Work instruction: Character for character, give back every line below.

::::::::

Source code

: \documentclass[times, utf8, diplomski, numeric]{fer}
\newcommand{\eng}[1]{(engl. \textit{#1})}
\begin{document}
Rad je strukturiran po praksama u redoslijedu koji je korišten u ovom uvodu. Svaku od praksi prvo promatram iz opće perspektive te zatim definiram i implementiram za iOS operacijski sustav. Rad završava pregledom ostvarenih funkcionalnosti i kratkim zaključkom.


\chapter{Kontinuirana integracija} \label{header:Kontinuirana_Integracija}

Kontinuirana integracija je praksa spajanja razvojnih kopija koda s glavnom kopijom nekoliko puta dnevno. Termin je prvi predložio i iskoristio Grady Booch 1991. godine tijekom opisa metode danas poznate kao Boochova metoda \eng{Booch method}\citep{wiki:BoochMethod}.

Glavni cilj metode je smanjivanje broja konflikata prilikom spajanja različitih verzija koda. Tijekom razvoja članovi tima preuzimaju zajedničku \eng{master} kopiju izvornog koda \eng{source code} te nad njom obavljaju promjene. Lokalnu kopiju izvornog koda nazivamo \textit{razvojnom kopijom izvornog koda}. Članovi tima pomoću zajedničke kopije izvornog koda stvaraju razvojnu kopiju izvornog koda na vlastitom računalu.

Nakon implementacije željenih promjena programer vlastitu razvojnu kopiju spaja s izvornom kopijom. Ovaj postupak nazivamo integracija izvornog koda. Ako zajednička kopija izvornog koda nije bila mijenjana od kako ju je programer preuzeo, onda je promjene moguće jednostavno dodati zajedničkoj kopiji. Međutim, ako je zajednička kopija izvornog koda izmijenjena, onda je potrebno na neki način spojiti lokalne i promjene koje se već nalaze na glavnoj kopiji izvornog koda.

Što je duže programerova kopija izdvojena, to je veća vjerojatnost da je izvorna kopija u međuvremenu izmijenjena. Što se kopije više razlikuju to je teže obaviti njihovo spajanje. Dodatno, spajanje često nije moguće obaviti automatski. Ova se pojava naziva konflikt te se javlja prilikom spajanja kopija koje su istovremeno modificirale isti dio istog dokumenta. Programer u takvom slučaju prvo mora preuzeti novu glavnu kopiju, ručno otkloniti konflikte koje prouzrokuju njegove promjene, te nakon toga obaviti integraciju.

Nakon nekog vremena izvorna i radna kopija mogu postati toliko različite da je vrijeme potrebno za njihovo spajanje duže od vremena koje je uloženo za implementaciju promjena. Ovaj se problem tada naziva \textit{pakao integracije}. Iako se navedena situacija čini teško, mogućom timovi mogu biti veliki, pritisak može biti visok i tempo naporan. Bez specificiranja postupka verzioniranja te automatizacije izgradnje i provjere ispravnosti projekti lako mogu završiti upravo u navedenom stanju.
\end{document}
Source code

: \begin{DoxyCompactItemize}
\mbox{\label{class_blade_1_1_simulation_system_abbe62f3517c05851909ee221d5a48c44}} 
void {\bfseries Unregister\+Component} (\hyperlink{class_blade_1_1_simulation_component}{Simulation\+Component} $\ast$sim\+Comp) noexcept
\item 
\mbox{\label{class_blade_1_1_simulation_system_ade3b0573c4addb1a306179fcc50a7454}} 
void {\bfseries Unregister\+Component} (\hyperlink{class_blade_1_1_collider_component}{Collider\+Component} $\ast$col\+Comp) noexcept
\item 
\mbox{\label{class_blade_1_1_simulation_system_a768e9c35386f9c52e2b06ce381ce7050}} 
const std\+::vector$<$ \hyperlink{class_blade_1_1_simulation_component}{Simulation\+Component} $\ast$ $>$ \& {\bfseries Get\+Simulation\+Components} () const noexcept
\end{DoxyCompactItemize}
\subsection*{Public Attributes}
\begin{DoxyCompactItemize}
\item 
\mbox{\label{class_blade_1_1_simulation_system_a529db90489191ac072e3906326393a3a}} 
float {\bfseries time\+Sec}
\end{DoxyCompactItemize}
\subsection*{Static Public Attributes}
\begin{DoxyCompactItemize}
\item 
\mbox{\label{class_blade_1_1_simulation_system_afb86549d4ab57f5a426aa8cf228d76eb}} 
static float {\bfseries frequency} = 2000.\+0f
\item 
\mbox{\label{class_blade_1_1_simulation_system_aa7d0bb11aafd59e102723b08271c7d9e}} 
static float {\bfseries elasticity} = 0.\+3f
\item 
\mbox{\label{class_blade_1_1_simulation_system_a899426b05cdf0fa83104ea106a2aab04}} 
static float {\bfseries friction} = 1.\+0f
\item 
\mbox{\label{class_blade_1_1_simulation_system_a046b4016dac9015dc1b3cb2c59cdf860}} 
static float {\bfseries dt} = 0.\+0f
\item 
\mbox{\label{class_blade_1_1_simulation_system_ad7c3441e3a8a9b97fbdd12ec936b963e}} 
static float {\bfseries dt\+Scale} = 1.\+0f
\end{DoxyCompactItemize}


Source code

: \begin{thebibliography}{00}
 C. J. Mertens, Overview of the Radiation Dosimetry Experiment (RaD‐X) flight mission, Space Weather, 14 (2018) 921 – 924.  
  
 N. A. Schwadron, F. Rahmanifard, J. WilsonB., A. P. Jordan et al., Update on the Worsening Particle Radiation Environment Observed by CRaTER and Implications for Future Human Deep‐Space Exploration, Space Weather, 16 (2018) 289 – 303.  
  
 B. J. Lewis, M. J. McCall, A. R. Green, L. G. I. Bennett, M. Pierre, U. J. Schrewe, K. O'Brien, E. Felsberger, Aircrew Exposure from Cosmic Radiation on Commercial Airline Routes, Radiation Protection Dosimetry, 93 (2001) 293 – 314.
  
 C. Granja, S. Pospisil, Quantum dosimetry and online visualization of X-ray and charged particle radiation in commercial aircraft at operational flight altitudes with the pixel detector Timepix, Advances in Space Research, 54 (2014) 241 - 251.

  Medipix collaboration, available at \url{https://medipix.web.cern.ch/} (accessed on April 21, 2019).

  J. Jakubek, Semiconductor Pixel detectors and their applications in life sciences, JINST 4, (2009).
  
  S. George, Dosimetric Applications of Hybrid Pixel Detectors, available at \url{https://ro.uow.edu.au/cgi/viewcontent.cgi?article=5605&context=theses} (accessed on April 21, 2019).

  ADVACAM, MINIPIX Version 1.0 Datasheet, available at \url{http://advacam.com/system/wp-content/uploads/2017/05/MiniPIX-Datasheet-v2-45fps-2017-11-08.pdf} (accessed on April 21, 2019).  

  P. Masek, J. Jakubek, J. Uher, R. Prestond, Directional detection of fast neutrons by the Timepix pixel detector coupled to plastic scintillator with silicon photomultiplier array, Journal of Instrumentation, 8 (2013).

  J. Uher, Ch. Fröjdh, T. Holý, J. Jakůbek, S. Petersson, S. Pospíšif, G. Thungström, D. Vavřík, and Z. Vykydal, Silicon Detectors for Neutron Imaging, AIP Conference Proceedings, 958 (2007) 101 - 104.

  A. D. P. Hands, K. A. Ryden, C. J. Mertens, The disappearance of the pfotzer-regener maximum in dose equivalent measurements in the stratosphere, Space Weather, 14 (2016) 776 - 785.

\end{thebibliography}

::::::::

Answer:
Source code

: \documentclass[times, utf8, diplomski, numeric]{fer}
\newcommand{\eng}[1]{(engl. \textit{#1})}
\begin{document}
Rad je strukturiran po praksama u redoslijedu koji je korišten u ovom uvodu. Svaku od praksi prvo promatram iz opće perspektive te zatim definiram i implementiram za iOS operacijski sustav. Rad završava pregledom ostvarenih funkcionalnosti i kratkim zaključkom.


\chapter{Kontinuirana integracija} \label{header:Kontinuirana_Integracija}

Kontinuirana integracija je praksa spajanja razvojnih kopija koda s glavnom kopijom nekoliko puta dnevno. Termin je prvi predložio i iskoristio Grady Booch 1991. godine tijekom opisa metode danas poznate kao Boochova metoda \eng{Booch method}\citep{wiki:BoochMethod}.

Glavni cilj metode je smanjivanje broja konflikata prilikom spajanja različitih verzija koda. Tijekom razvoja članovi tima preuzimaju zajedničku \eng{master} kopiju izvornog koda \eng{source code} te nad njom obavljaju promjene. Lokalnu kopiju izvornog koda nazivamo \textit{razvojnom kopijom izvornog koda}. Članovi tima pomoću zajedničke kopije izvornog koda stvaraju razvojnu kopiju izvornog koda na vlastitom računalu.

Nakon implementacije željenih promjena programer vlastitu razvojnu kopiju spaja s izvornom kopijom. Ovaj postupak nazivamo integracija izvornog koda. Ako zajednička kopija izvornog koda nije bila mijenjana od kako ju je programer preuzeo, onda je promjene moguće jednostavno dodati zajedničkoj kopiji. Međutim, ako je zajednička kopija izvornog koda izmijenjena, onda je potrebno na neki način spojiti lokalne i promjene koje se već nalaze na glavnoj kopiji izvornog koda.

Što je duže programerova kopija izdvojena, to je veća vjerojatnost da je izvorna kopija u međuvremenu izmijenjena. Što se kopije više razlikuju to je teže obaviti njihovo spajanje. Dodatno, spajanje često nije moguće obaviti automatski. Ova se pojava naziva konflikt te se javlja prilikom spajanja kopija koje su istovremeno modificirale isti dio istog dokumenta. Programer u takvom slučaju prvo mora preuzeti novu glavnu kopiju, ručno otkloniti konflikte koje prouzrokuju njegove promjene, te nakon toga obaviti integraciju.

Nakon nekog vremena izvorna i radna kopija mogu postati toliko različite da je vrijeme potrebno za njihovo spajanje duže od vremena koje je uloženo za implementaciju promjena. Ovaj se problem tada naziva \textit{pakao integracije}. Iako se navedena situacija čini teško, mogućom timovi mogu biti veliki, pritisak može biti visok i tempo naporan. Bez specificiranja postupka verzioniranja te automatizacije izgradnje i provjere ispravnosti projekti lako mogu završiti upravo u navedenom stanju.
\end{document}
Source code

: \begin{DoxyCompactItemize}
\mbox{\label{class_blade_1_1_simulation_system_abbe62f3517c05851909ee221d5a48c44}} 
void {\bfseries Unregister\+Component} (\hyperlink{class_blade_1_1_simulation_component}{Simulation\+Component} $\ast$sim\+Comp) noexcept
\item 
\mbox{\label{class_blade_1_1_simulation_system_ade3b0573c4addb1a306179fcc50a7454}} 
void {\bfseries Unregister\+Component} (\hyperlink{class_blade_1_1_collider_component}{Collider\+Component} $\ast$col\+Comp) noexcept
\item 
\mbox{\label{class_blade_1_1_simulation_system_a768e9c35386f9c52e2b06ce381ce7050}} 
const std\+::vector$<$ \hyperlink{class_blade_1_1_simulation_component}{Simulation\+Component} $\ast$ $>$ \& {\bfseries Get\+Simulation\+Components} () const noexcept
\end{DoxyCompactItemize}
\subsection*{Public Attributes}
\begin{DoxyCompactItemize}
\item 
\mbox{\label{class_blade_1_1_simulation_system_a529db90489191ac072e3906326393a3a}} 
float {\bfseries time\+Sec}
\end{DoxyCompactItemize}
\subsection*{Static Public Attributes}
\begin{DoxyCompactItemize}
\item 
\mbox{\label{class_blade_1_1_simulation_system_afb86549d4ab57f5a426aa8cf228d76eb}} 
static float {\bfseries frequency} = 2000.\+0f
\item 
\mbox{\label{class_blade_1_1_simulation_system_aa7d0bb11aafd59e102723b08271c7d9e}} 
static float {\bfseries elasticity} = 0.\+3f
\item 
\mbox{\label{class_blade_1_1_simulation_system_a899426b05cdf0fa83104ea106a2aab04}} 
static float {\bfseries friction} = 1.\+0f
\item 
\mbox{\label{class_blade_1_1_simulation_system_a046b4016dac9015dc1b3cb2c59cdf860}} 
static float {\bfseries dt} = 0.\+0f
\item 
\mbox{\label{class_blade_1_1_simulation_system_ad7c3441e3a8a9b97fbdd12ec936b963e}} 
static float {\bfseries dt\+Scale} = 1.\+0f
\end{DoxyCompactItemize}


Source code

: \begin{thebibliography}{00}
 C. J. Mertens, Overview of the Radiation Dosimetry Experiment (RaD‐X) flight mission, Space Weather, 14 (2018) 921 – 924.  
  
 N. A. Schwadron, F. Rahmanifard, J. WilsonB., A. P. Jordan et al., Update on the Worsening Particle Radiation Environment Observed by CRaTER and Implications for Future Human Deep‐Space Exploration, Space Weather, 16 (2018) 289 – 303.  
  
 B. J. Lewis, M. J. McCall, A. R. Green, L. G. I. Bennett, M. Pierre, U. J. Schrewe, K. O'Brien, E. Felsberger, Aircrew Exposure from Cosmic Radiation on Commercial Airline Routes, Radiation Protection Dosimetry, 93 (2001) 293 – 314.
  
 C. Granja, S. Pospisil, Quantum dosimetry and online visualization of X-ray and charged particle radiation in commercial aircraft at operational flight altitudes with the pixel detector Timepix, Advances in Space Research, 54 (2014) 241 - 251.

  Medipix collaboration, available at \url{https://medipix.web.cern.ch/} (accessed on April 21, 2019).

  J. Jakubek, Semiconductor Pixel detectors and their applications in life sciences, JINST 4, (2009).
  
  S. George, Dosimetric Applications of Hybrid Pixel Detectors, available at \url{https://ro.uow.edu.au/cgi/viewcontent.cgi?article=5605&context=theses} (accessed on April 21, 2019).

  ADVACAM, MINIPIX Version 1.0 Datasheet, available at \url{http://advacam.com/system/wp-content/uploads/2017/05/MiniPIX-Datasheet-v2-45fps-2017-11-08.pdf} (accessed on April 21, 2019).  

  P. Masek, J. Jakubek, J. Uher, R. Prestond, Directional detection of fast neutrons by the Timepix pixel detector coupled to plastic scintillator with silicon photomultiplier array, Journal of Instrumentation, 8 (2013).

  J. Uher, Ch. Fröjdh, T. Holý, J. Jakůbek, S. Petersson, S. Pospíšif, G. Thungström, D. Vavřík, and Z. Vykydal, Silicon Detectors for Neutron Imaging, AIP Conference Proceedings, 958 (2007) 101 - 104.

  A. D. P. Hands, K. A. Ryden, C. J. Mertens, The disappearance of the pfotzer-regener maximum in dose equivalent measurements in the stratosphere, Space Weather, 14 (2016) 776 - 785.

\end{thebibliography}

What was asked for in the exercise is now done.